The disparities across the country are vast. Poverty levels in constituencies such as Manchester Central and Poplar and Limehouse reach over 40 per cent; in contrast, the poverty rate in the Prime Minister and Deputy Prime Minister's constituencies is under 10 per cent.
There's nothing inevitable about high levels of child poverty. As UNICEF showed last year, the UK comes 22nd out of 35 of the wealthiest industrialized countries in terms of its child poverty rates. And this is despite several years of sustained progress in reducing the number of children growing up poor. The Government has committed to the target set out in the Child Poverty Act 2010 to end child poverty in the UK by 2020. But now the chances of sustaining any progress towards achieving this target are very bleak.

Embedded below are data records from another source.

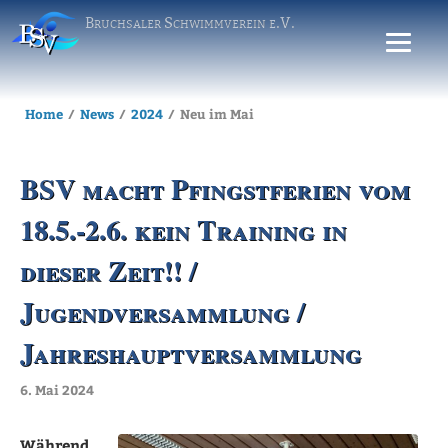
Bruchsaler Schwimmverein e.V.
Home
News
2024
Neu im Mai
BSV macht Pfingstferien vom
18.5.-2.6. kein Training in
dieser Zeit!! /
Jugendversammlung /
Jahreshauptversammlung
6. Mai 2024
Während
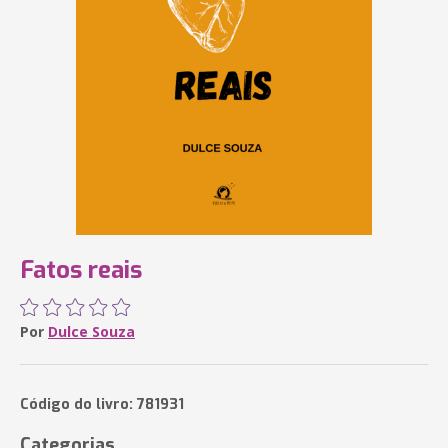
Fatos reais
Por
Dulce Souza
Código do livro: 781931
Categorias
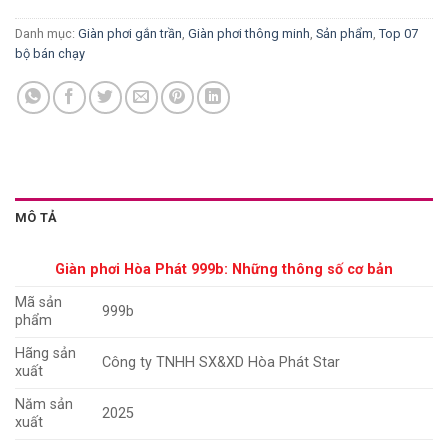
Danh mục:
Giàn phơi gắn trần
,
Giàn phơi thông minh
,
Sản phẩm
,
Top 07
bộ bán chạy
MÔ TẢ
Giàn phơi Hòa Phát 999b: Những thông số cơ bản
Mã sản
999b
phẩm
Hãng sản
Công ty TNHH SX&XD Hòa Phát Star
xuất
Năm sản
2025
xuất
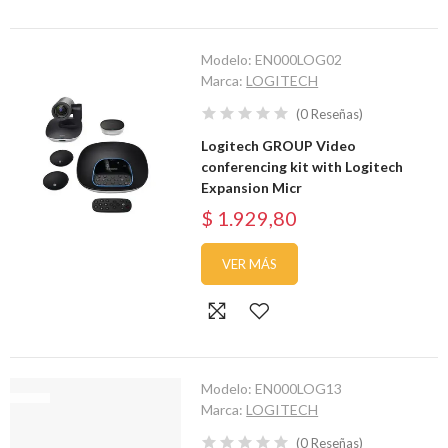
Modelo:
EN000LOG02
Marca:
LOGITECH
(
0
Reseñas
)
Logitech GROUP Video
conferencing kit with Logitech
Expansion Micr
$ 1.929,80
VER MÁS
Modelo:
EN000LOG13
Marca:
LOGITECH
(
0
Reseñas
)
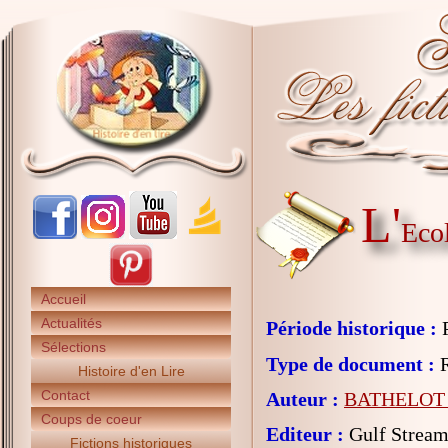
L'
Ecol
Accueil
Actualités
Période historique :
P
Sélections
Type de document :
R
Histoire d'en Lire
Contact
Auteur :
BATHELOT L
Coups de coeur
Editeur :
Gulf Strea
Fictions historiques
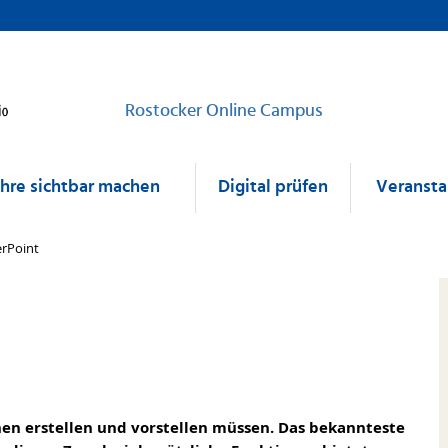
Rostocker Online Campus
ehre sichtbar machen
Digital prüfen
Veransta
rPoint
onen erstellen und vorstellen müssen. Das bekannteste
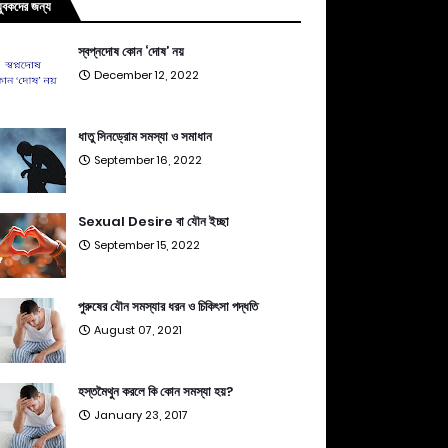
যুবকদের জন্য
স্বপ্নদোষ কোন ‘দোষ’ নয়
December 12, 2022
ধাতু সিনড্রোম সমস্যা ও সমাধান
September 16, 2022
Sexual Desire বা যৌন ইচ্ছা
September 15, 2022
পুরুষের যৌন সমস্যার ধরন ও চিকিৎসা পদ্ধতি
August 07, 2021
হস্তমৈথুন করলে কি কোন সমস্যা হয়?
January 23, 2017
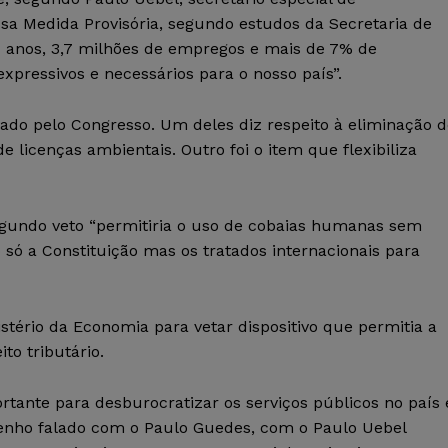
ssa Medida Provisória, segundo estudos da Secretaria de
z anos, 3,7 milhões de empregos e mais de 7% de
pressivos e necessários para o nosso país”.
vado pelo Congresso. Um deles diz respeito à eliminação 
 licenças ambientais. Outro foi o item que flexibiliza
 segundo veto “permitiria o uso de cobaias humanas sem
 só a Constituição mas os tratados internacionais para
tério da Economia para vetar dispositivo que permitia a
ito tributário.
rtante para desburocratizar os serviços públicos no país 
“Tenho falado com o Paulo Guedes, com o Paulo Uebel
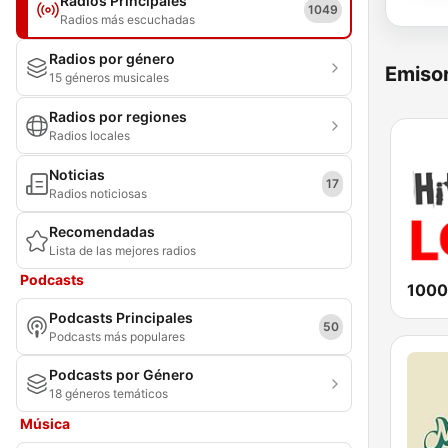
Radios Principales
1049
Radios más escuchadas
Radios por género
Emisor
15 géneros musicales
Radios por regiones
Radios locales
Noticias
17
Radios noticiosas
Recomendadas
Lista de las mejores radios
Podcasts
1000
Podcasts Principales
50
Podcasts más populares
Podcasts por Género
18 géneros temáticos
Música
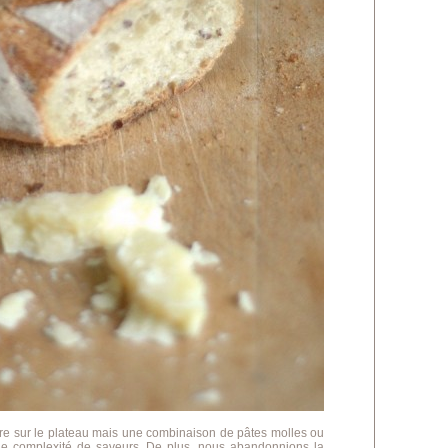
èvre sur le plateau mais une combinaison de pâtes molles ou
 une complexité de saveurs. De plus, nous abandonnions la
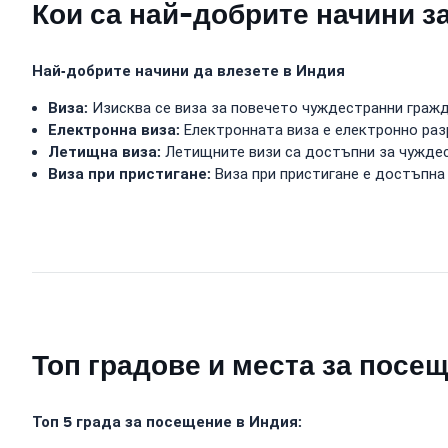
Кои са най-добрите начини з
Най-добрите начини да влезете в Индия
Виза:
Изисква се виза за повечето чуждестранни гражда
Електронна виза:
Електронната виза е електронно раз
Летищна виза:
Летищните визи са достъпни за чуждес
Виза при пристигане:
Виза при пристигане е достъпна
Топ градове и места за посе
Топ 5 града за посещение в Индия:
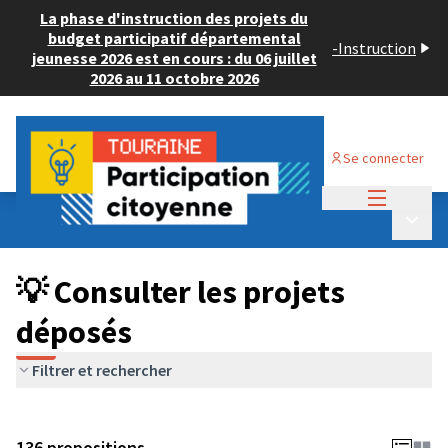
La phase d'instruction des projets du
budget participatif départemental
-
Instruction
jeunesse 2026 est en cours : du 06 juillet
2026 au 11 octobre 2026
Se connecter
Menu princi
Budget Participatif JEUNESSE 2024
/
Menu p
💡 Consulter les projets déposés
💡 Consulter les projets
déposés
Filtrer et rechercher
136 propositions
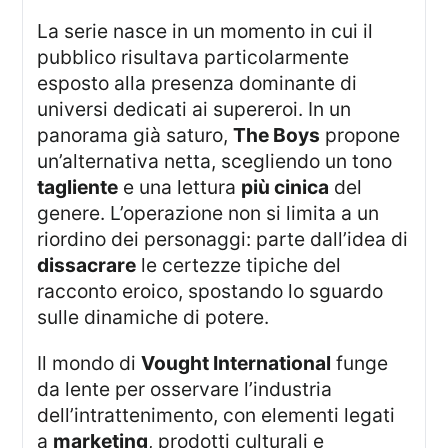
La serie nasce in un momento in cui il
pubblico risultava particolarmente
esposto alla presenza dominante di
universi dedicati ai supereroi. In un
panorama già saturo,
The Boys
propone
un’alternativa netta, scegliendo un tono
tagliente
e una lettura
più cinica
del
genere. L’operazione non si limita a un
riordino dei personaggi: parte dall’idea di
dissacrare
le certezze tipiche del
racconto eroico, spostando lo sguardo
sulle dinamiche di potere.
Il mondo di
Vought International
funge
da lente per osservare l’industria
dell’intrattenimento, con elementi legati
a
marketing
, prodotti culturali e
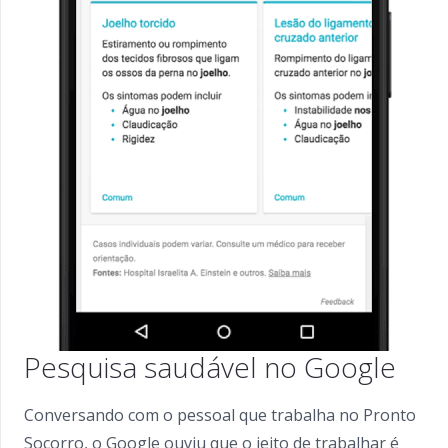
Pesquisa saudável no Google
Conversando com o pessoal que trabalha no Pronto
Socorro, o Google ouviu que o jeito de trabalhar é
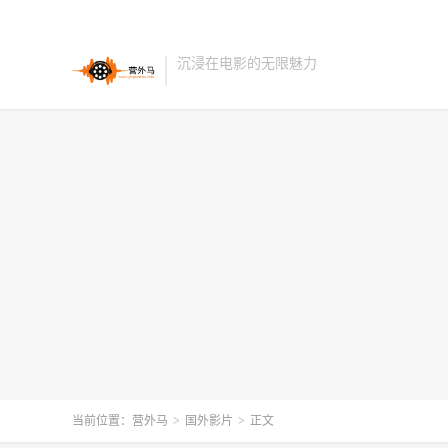
沉浸在电影的无限魅力
当前位置：
营外马
>
国外影片
>
正文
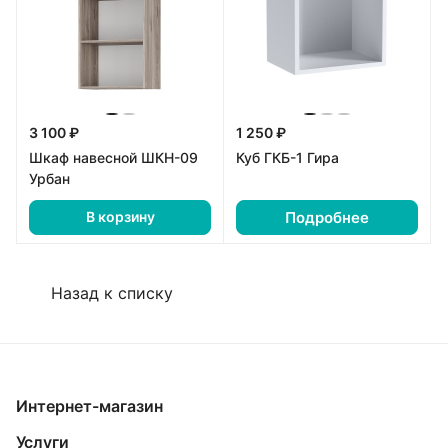
3 100 ₽
1 250 ₽
Шкаф навесной ШКН-09
Куб ГКБ-1 Гира
Урбан
Подробнее
В корзину
Назад к списку
Интернет-магазин
Услуги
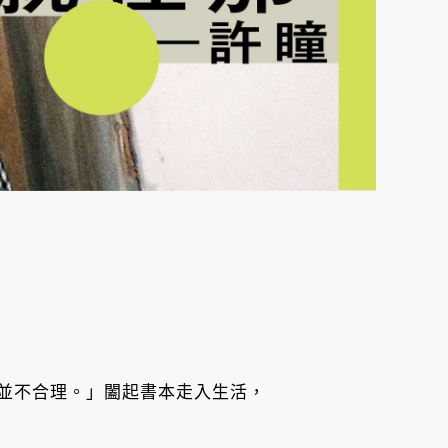
》
並不合理。」闔起書本走入生活，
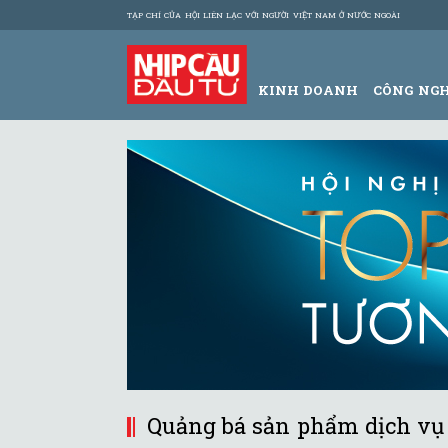
TẠP CHÍ CỦA HỘI LIÊN LẠC VỚI NGƯỜI VIỆT NAM Ở NƯỚC NGOÀI
KINH DOANH
CÔNG NG
Quảng bá sản phẩm dịch vụ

The IFS predict that an additional 800,000 children will be in poverty by 2020; the Government's own estimates show that the Welfare Uprating Bill alone will push another 200,000 children below the poverty line. There's an urgent need for the government to set out a strategy to show how it will move towards a consistent fall in the number of children living in poverty, rather than the predicted increases.
But the report published this week also shows that there's much that local authorities can do to help prevent poverty in their area. Although councils are dealing with significant cuts to local budgets, they are increasingly gaining control over local spending on social security; End Child Poverty is calling on them to consider the needs of families with children when they make decisions about local discretionary spending.
From April, councils have responsibility for deciding who will be eligible for help with paying council tax, who receives emergency loans and grants, and who gets additional support to deal with the bedroom tax and the benefit cap. These decisions will have a significant impact on the lives of children and families on the edge of or below the poverty line.
Local authorities are also gaining responsibility for health and wellbeing in their area, with the establishment of new local health and wellbeing boards. These bodies need to recognize that poverty is a key driver of children's health. Their plans and needs analysis must link with the duties under the Child Poverty Act to publish a child poverty strategy. Local authorities must also ensure there is a holistic approach by integrating public health and anti poverty work with their overall approach to implementing welfare reform.
Ultimately child poverty will only be tackled by all levels of Government working together. The report today shows just how urgent the need is for that to happen.